Il contesto macro: tassi, obbligazioni e la logica del rischio

Qualsiasi riflessione su investimenti azionari ad alto potenziale di crescita non può prescindere dal contesto macroeconomico in cui si inserisce.

Il ciclo dei tassi iniziato nel 2022 ha cambiato questa geometria. Con i BTP decennali che hanno offerto rendimenti tornati intorno al 3,5%/4%, la logica del rischio si è riequilibrata. Allocare capitale su titoli azionari ad alta volatilità, come quelli tecnologici a lunga duration, comporta oggi un costo opportunità reale rispetto a strumenti a reddito fisso che, per molti profili di rischio, potrebbero rappresentare una base più solida di portafoglio.

Questo non significa che l’azionario tecnologico non abbia spazio in un’allocazione razionale. Significa che il dimensionamento della posizione, la gestione del rischio e l’orizzonte temporale dichiarato dovrebbero essere coerenti con la natura strutturalmente volatile di questi strumenti.

Valutazioni e narrativa: il rischio della storia bella

Uno degli elementi più sottovalutati nell’investimento in aziende tecnologiche ad alta crescita è il rischio narrativo. Nvidia vale oggi, a seconda del momento di lettura, tra $2.000 e $3.000 miliardi di dollari di capitalizzazione. I multipli di valutazione incorporano scenari di crescita che si estendono per anni, e qualsiasi delusione rispetto a queste aspettative potrebbe tradursi in correzioni significative, indipendentemente dalla qualità del business sottostante.

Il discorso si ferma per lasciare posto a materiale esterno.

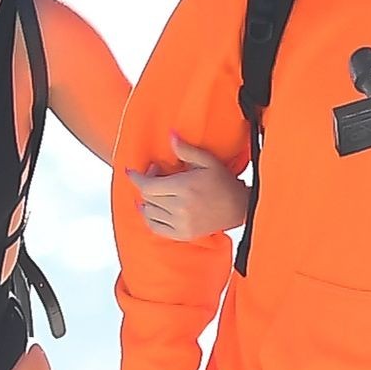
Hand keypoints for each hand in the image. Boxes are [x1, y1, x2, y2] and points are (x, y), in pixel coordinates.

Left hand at [126, 135, 248, 240]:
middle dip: (146, 184)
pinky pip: (156, 228)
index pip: (149, 186)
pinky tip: (151, 209)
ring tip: (155, 191)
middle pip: (148, 198)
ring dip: (147, 201)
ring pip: (150, 213)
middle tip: (155, 174)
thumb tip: (170, 135)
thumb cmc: (223, 182)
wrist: (239, 208)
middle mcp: (181, 208)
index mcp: (185, 188)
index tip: (131, 171)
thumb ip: (186, 150)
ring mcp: (181, 223)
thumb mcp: (207, 161)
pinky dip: (149, 218)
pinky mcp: (183, 234)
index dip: (137, 178)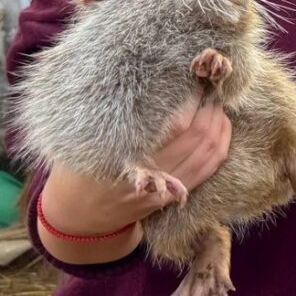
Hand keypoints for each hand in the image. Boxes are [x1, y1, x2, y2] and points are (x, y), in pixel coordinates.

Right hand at [41, 90, 231, 234]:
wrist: (77, 217)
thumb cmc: (74, 171)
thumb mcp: (82, 142)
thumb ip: (107, 117)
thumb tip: (135, 77)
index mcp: (127, 159)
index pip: (175, 126)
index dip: (191, 101)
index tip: (195, 78)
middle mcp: (151, 177)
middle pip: (197, 137)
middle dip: (209, 106)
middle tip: (210, 83)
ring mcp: (165, 192)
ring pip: (208, 153)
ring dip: (218, 123)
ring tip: (216, 99)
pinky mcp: (172, 198)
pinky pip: (208, 170)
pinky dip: (220, 145)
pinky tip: (221, 125)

Chi cerca il prossimo Nvidia dovrebbe chiedersi non solo «questa azienda crescerà?» ma «questa azienda crescerà quanto il mercato si aspetta, e nei tempi in cui il mercato se lo aspetta?». Sono domande diverse, e la seconda è molto più difficile a cui rispondere.

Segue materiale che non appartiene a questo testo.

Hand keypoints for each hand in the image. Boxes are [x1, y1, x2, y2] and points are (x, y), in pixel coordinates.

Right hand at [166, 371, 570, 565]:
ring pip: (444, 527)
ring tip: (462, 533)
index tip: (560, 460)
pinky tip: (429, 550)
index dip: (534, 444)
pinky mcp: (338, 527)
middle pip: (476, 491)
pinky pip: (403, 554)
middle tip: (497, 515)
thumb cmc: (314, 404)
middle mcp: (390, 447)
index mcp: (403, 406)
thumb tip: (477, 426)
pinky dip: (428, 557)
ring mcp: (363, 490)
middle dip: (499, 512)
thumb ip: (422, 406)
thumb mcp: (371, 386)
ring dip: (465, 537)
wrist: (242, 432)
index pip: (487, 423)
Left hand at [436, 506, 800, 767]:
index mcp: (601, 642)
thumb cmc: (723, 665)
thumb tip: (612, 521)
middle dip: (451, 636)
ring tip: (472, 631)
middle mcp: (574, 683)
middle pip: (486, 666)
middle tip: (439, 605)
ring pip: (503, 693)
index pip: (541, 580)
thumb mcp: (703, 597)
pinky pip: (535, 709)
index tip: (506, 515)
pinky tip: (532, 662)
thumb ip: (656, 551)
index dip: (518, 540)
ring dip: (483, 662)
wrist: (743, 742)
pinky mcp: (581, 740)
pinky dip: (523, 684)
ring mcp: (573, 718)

Il rischio di entrare in una buona azienda al momento sbagliato, a una valutazione che incorpora già tutta la crescita futura attesa, è uno dei pattern più ricorrenti nella storia dei mercati finanziari. È accaduto con le dot-com nel 2000, con i titoli solari nel 2007, e potrebbe accadere con alcune componenti del comparto IA oggi.

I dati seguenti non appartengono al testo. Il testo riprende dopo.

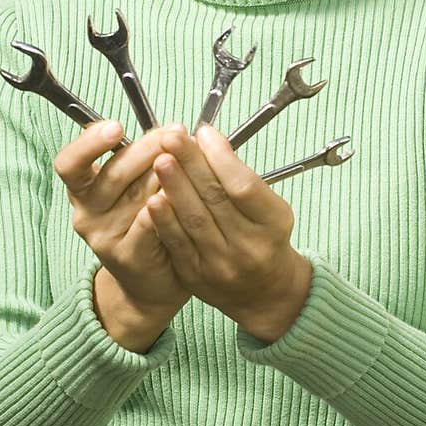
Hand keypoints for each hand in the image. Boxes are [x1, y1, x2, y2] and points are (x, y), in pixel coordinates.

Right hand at [52, 119, 191, 318]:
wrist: (153, 281)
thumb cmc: (147, 223)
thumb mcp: (135, 187)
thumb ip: (140, 159)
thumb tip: (170, 129)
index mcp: (82, 190)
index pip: (69, 163)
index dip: (88, 143)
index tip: (115, 126)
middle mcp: (86, 213)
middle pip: (113, 172)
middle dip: (148, 148)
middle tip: (176, 133)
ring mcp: (104, 237)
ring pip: (136, 195)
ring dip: (165, 173)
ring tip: (187, 156)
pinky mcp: (127, 256)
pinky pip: (148, 223)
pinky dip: (166, 204)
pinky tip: (181, 191)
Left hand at [145, 123, 312, 339]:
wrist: (262, 293)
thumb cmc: (264, 238)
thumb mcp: (268, 207)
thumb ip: (240, 176)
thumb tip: (208, 139)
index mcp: (273, 224)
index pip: (244, 187)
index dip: (221, 158)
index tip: (204, 133)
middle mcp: (249, 247)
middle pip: (216, 199)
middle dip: (191, 164)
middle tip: (172, 137)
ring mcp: (221, 265)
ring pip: (194, 220)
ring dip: (174, 187)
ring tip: (159, 159)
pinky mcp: (196, 276)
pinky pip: (177, 243)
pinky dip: (164, 220)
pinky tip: (152, 198)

La storia di Nvidia è reale, documentata e per certi versi straordinaria. Ma ogni storia di questo tipo nasconde al proprio interno anni di volatilità, incertezza e momenti in cui la narrativa sembrava essersi interrotta. Chi si avvicina al prossimo ciclo dell’intelligenza artificiale con entusiasmo farebbe bene a portare con sé anche quella memoria, non per rinunciare alle opportunità, ma per non confondere una buona storia con una garanzia.